Re: [PATCH 14/22] x86/fpu: Eager switch PKRU state

From: Sebastian Andrzej Siewior
Date: Fri Mar 08 2019 - 13:08:58 EST


On 2019-02-25 10:16:24 [-0800], Dave Hansen wrote:
> On 2/21/19 3:50 AM, Sebastian Andrzej Siewior wrote:
> > diff --git a/arch/x86/include/asm/fpu/internal.h b/arch/x86/include/asm/fpu/internal.h
> > index 67e4805bccb6f..05f6fce62e9f1 100644
> > --- a/arch/x86/include/asm/fpu/internal.h
> > +++ b/arch/x86/include/asm/fpu/internal.h
> > @@ -562,8 +562,24 @@ switch_fpu_prepare(struct fpu *old_fpu, int cpu)
> > */
> > static inline void switch_fpu_finish(struct fpu *new_fpu, int cpu)
> > {
> > - if (static_cpu_has(X86_FEATURE_FPU))
> > - __fpregs_load_activate(new_fpu, cpu);
> > + struct pkru_state *pk;
> > + u32 pkru_val = 0;
> > +
> > + if (!static_cpu_has(X86_FEATURE_FPU))
> > + return;
> > +
> > + __fpregs_load_activate(new_fpu, cpu);
>
> This is still a bit light on comments.
>
> Maybe:
> /* PKRU state is switched eagerly because... */

okay, will update.

> > + if (!cpu_feature_enabled(X86_FEATURE_OSPKE))
> > + return;
> > +
> > + if (current->mm) {
> > + pk = get_xsave_addr(&new_fpu->state.xsave, XFEATURE_PKRU);
> > + WARN_ON_ONCE(!pk);
>
> This can trip on us of the 'init optimization' is in play because
> get_xsave_addr() checks xsave->header.xfeatures. That's unlikely today
> because we usually set PKRU to a restrictive value. But, it's also not
> *guaranteed*.
>
> Userspace could easily do an XRSTOR that puts PKRU back in its init
> state if it wanted to, then this would end up with pk==NULL.
>
> We might actually want a selftest that *does* that. I don't think we
> have one.

So you are saying that the above warning might trigger and be "okay"?
My understanding is that the in-kernel XSAVE will always save everything
so we should never "lose" the XFEATURE_PKRU no matter what user space
does.

So as test case you want
xsave (-1 & ~XFEATURE_PKRU)
xrestore (-1 & ~XFEATURE_PKRU)

in userland and then a context switch to see if the warning above
triggers?

> > + if (pk)
> > + pkru_val = pk->pkru;
> > + }> + __write_pkru(pkru_val);
> > }
>
> A comment above __write_pkru() would be nice to say that it only
> actually does the slow instruction on changes to the value.

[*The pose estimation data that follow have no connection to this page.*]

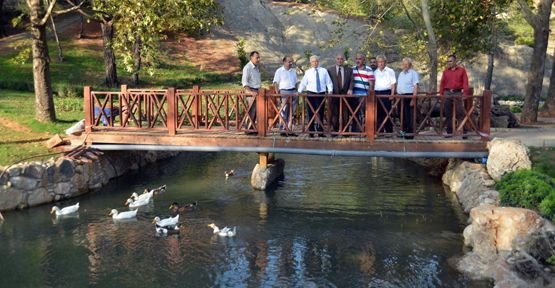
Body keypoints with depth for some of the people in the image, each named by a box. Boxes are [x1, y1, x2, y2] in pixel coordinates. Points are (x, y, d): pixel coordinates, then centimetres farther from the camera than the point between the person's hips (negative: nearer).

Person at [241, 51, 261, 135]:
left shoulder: (257, 67, 15)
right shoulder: (247, 68, -13)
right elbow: (244, 82, -20)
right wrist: (250, 92, -30)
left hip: (256, 91, 8)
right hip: (251, 91, -8)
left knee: (256, 110, 10)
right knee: (252, 110, -9)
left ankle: (251, 127, 18)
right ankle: (248, 129, -3)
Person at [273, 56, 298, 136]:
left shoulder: (293, 71, 16)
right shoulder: (279, 71, -1)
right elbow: (275, 83, -3)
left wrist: (296, 93, 13)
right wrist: (278, 94, -12)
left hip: (293, 91, 5)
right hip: (284, 92, -5)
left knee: (292, 112, 6)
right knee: (284, 112, -4)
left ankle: (289, 129, 12)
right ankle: (283, 129, 1)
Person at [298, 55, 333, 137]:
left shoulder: (324, 71, 6)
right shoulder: (308, 72, 5)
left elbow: (328, 82, 6)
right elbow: (303, 83, 6)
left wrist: (330, 91, -8)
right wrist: (299, 92, -6)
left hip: (321, 94, 0)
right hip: (311, 94, 0)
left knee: (320, 113, 3)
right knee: (311, 113, 2)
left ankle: (320, 132, 9)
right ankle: (311, 132, 8)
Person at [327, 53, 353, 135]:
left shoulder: (349, 70, 12)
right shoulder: (330, 70, 10)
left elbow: (351, 81, 3)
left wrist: (350, 89, -13)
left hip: (345, 94, 0)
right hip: (334, 94, 0)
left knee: (345, 114, -2)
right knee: (334, 114, 1)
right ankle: (335, 130, 8)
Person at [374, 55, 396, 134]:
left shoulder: (390, 71, 5)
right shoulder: (375, 72, 16)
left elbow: (393, 83, 0)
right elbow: (372, 84, 19)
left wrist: (392, 94, -11)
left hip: (386, 93, -4)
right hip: (376, 93, 4)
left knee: (387, 112, -6)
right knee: (378, 113, 3)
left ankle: (389, 130, -2)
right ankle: (379, 130, 9)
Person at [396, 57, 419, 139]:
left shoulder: (413, 73, -3)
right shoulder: (401, 73, 20)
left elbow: (416, 86, -10)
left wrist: (413, 98, -19)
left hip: (409, 96, -7)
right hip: (401, 96, 7)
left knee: (409, 116, -7)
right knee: (402, 115, 10)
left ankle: (410, 133, -4)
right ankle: (403, 131, 18)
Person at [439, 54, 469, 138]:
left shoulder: (461, 70, 5)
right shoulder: (445, 71, 13)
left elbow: (465, 83, 0)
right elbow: (442, 83, 11)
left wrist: (465, 94, -10)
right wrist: (441, 93, 2)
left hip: (457, 93, -3)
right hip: (447, 93, 3)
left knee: (460, 113, -5)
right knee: (448, 114, 5)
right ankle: (449, 131, 10)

Could we please not do this? It is a comment above one of the callers
function and we have two or three. And we have that comment already
within __write_pkru().

> BTW, this has the implicit behavior of always trying to do a
> __write_pkru(0) on switches to kernel threads. That seems a bit weird
> and it is likely to impose WRPKRU overhead on switches between user and
> kernel threads.
>
> The 0 value is also the most permissive, which is not great considering
> that user mm's can be active the in page tables when running kernel
> threads if we're being lazy.
>
> Seems like we should either leave PKRU alone or have 'init_pkru_value'
> be the default. That gives good security properties and is likely to
> match the application value, removing the WRPKRU overhead.

Last time we talked about this we agreed (or this was my impression) that
0 should be written so that the kernel thread should always be able to
write to user space in case it borrowed its mm (otherwise it has none
and it would fail anyway).
We didn't want to leave PKRU alone because the outcome (whether or not
the write by the kernel thread succeeds) should not depend on the last
running task (and be random) but deterministic.

I am personally open to each outcome you decide :) I you want to use
`init_pkru_value' instead of 0 then I can change this. If you want to
skip the possible update for kernel threads then okay but maybe this
should be documented somehow.

Sebastian